### TEXT TO READ
========================================
The Short Story Interview: Cathy Galvin

Reading Time: 6 minutes

Interview by Rupert Dastur

Hi Cathy, thank you for agreeing to this interview, especially at this busy time! Citizen: The New Story, the short story festival taking place mid-November in London, looks an absolute treat for literary lovers and anyone interested in matters of identity and belonging. What more can you tell us?

At the heart of the festival is the question, where do I belong?  We have all asked that question at some time. There’s something visceral and spiritual about our sense of home but where it’s located can be in a multitude of places and communities. In some ways, that’s the modern condition but it’s as if our language hasn’t caught up with these realities. As an example: I’m British born of Irish parentage with children in London and a partner in Cornwall. I’m at home everywhere from Coventry to Connemara and those landscapes inform my creative work. It feels comfortable to think that way. But in recent times, that comfort has been called into question. People are being asked to use a language that captures nothing of the nuance of how lives are really lived: we are leavers or remainers; we are pro or anti; we are citizens of everywhere or nowhere. We hate or we love. We shout but do we listen?

For over thirty years I was a journalist. I guess I still am. The urge to bear witness to the times we are in doesn’t go away. I also identify with writers of fiction and poetry and, at the Word Factory, most particularly with writers of the short story. The festival is an attempt to do three things: open up conversations about issues of identity, nationality and belonging without the noise of anger and fear; bring writers together across the spectrum – from comedians and philosophers, to poets, journalists and fiction writers, to respond to these issues with honesty and imagination; to interact with others who want to join this conversation and may be caught up in terrible events, like the Grenfell Tower disaster – a real challenge to ordinary citizenship in the UK.
========================================
(Stored records)
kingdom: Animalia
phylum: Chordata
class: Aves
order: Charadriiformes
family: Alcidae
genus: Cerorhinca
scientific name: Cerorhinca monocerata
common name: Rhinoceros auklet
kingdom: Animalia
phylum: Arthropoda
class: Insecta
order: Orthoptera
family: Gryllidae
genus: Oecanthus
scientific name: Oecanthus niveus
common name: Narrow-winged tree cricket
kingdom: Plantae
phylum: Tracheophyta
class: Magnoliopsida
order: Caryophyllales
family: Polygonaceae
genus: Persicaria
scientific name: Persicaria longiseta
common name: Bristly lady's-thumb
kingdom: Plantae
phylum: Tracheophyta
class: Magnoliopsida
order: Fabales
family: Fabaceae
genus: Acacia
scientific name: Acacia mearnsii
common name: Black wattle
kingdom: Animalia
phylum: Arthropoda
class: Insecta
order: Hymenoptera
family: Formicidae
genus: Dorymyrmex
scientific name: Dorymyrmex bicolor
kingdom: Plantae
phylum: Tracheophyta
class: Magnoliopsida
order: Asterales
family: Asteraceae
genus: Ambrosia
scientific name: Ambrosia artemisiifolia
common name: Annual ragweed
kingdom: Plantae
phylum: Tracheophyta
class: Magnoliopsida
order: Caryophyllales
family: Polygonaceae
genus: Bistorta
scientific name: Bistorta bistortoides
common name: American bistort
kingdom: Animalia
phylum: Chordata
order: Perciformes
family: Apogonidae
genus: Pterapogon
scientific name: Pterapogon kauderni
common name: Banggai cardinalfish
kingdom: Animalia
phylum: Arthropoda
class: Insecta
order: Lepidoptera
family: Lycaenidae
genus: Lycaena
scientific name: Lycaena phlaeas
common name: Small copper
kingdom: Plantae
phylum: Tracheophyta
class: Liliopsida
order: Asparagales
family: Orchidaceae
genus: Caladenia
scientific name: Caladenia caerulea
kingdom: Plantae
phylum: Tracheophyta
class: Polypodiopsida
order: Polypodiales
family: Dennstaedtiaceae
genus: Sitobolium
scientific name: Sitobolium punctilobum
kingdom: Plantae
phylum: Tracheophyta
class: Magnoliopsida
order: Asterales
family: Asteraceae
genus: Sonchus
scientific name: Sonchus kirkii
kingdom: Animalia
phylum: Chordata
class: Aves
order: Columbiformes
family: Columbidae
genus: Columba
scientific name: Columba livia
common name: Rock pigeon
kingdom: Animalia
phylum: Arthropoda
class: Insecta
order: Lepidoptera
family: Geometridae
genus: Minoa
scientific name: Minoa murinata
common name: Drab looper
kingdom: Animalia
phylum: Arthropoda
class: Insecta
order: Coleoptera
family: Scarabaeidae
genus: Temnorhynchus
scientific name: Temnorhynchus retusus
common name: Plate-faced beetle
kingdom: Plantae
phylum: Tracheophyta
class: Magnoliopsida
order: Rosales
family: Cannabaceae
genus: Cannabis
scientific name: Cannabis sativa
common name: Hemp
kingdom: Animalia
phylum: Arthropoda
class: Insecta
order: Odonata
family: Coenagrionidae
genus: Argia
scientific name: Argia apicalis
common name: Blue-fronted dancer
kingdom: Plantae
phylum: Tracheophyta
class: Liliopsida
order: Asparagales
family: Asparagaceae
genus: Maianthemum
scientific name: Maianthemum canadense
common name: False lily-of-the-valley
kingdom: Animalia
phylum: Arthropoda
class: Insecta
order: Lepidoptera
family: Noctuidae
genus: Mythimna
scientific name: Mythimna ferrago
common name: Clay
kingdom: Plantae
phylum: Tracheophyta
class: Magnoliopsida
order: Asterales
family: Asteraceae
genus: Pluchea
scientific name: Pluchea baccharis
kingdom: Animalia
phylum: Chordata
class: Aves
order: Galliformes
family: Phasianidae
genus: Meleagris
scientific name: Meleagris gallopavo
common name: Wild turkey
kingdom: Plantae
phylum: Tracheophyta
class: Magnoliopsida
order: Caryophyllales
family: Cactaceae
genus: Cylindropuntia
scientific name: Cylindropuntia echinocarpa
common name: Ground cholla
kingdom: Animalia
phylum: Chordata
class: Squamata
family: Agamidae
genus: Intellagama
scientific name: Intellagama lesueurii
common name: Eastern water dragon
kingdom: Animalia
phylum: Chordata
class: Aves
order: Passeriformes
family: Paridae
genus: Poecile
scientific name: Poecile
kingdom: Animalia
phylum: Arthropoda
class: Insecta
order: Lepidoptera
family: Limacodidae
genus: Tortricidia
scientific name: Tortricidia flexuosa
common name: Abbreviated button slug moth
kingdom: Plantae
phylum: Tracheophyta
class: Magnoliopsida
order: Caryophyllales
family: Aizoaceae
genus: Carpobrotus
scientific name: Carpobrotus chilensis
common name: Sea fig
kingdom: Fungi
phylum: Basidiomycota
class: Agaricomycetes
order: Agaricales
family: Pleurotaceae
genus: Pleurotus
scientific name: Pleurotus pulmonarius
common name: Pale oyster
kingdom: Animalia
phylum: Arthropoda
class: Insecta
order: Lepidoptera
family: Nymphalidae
========================================
### WRITTEN TASKS
**a.** Repeat the passage of the Cathy Galvin interview starting with "The Short Story Interview: Cathy" and going on through "you tell us?".
**b.** According to the Cathy Galvin interview, for how long did Galvin work as a journalist?
**c.** Resume the Cathy Galvin interview from the point at which it stops.

### SOLVED TASKS
**a.**
The Short Story Interview: Cathy Galvin

Reading Time: 6 minutes

Interview by Rupert Dastur

Hi Cathy, thank you for agreeing to this interview, especially at this busy time! Citizen: The New Story, the short story festival taking place mid-November in London, looks an absolute treat for literary lovers and anyone interested in matters of identity and belonging. What more can you tell us?

**b.** For over thirty years.

**c.**
What are you most looking forward to about the Festival?

The loveliest part for me will be conversations and new connections that will form between people attending, participating and helping to put it together.  Imaginations will be sparked and real connections made for the future. I would obviously be glad if many people attended but I will be even happier if those who come have time to pause, reflect and spend time sharing thoughts that mean something to them.

And where to begin? I am touched that residents of the Lancaster West estate where Grenfell Tower is situated disaster will be sharing their experience and work with us. I know the audiences will love two new pieces of work exclusively commissioned by the Word Factory and New Writing North from Lionel Shriver, Alexei Sayle and Ben Myers.  We will also be able to enjoy new work from Maureen Freely, Ben Okri, Andrew Williams and Melissa Fu, thanks to support for the International Literature Showcase. Our English PEN event will have amazing contributions from Anthony Joseph and Preti Taneja.

And then there are the newer voices: young people, some refugees, working with Kate Clanchy and Nikesh Shukla; Citizen flash with Emily Devane, Divya Ghelani and the Word Factory team. A fabulous screening of the award-winning anti-Iraq film, We Are Many, with director Amir Amirani in conversation with Ra Page, publisher at Comma Press and editor of the fabulous short story anthology, Protest. So much to enjoy …

Head to the Word Factory website to see full details here.

What part do you think literature has to play in these politically charged times?

Literature is an expression of our deepest feelings, imagination and empathy. To write and read is to remember and to create ideas for a new future. Literature no longer exists in an ivory tower. Those of us engaged in making work and performing it are, whether we realise it or not, cultural activists. Words make a difference. Bad words debase us. True words lift us. Word Factory is named as it is because I believe our literature is of direct use in everyday life – and I want to break down any sense of “them and us” iand embrace excellence for the many in our work and this festival. It’s no coincidence that George Orwell’s fiction and essays have enjoyed a recent resurgence. I recently heard the superb Marina Warner talking about making literature relevant at a lecture she gave to members of the Royal Society of Literature. She referred to Seamus Heaney who, in the context of The Troubles in Northern Ireland, talked of the importance of “the grief and not the grievance”. It is the place of literature to bring that humanity into focus. It’s the place of universal suffrage as a citizen – and not electioneering – to place that humanity within our politics and community.

You’re the founder of the Sunday Times EFG short story award and of The Word Factory, a fantastic organisation that champions the short story. In your experience, do you think that short stories have a particularly important place within the writing world as a location for exploration and experimentation, as well as a form which seems to attract narratives about the marginalised?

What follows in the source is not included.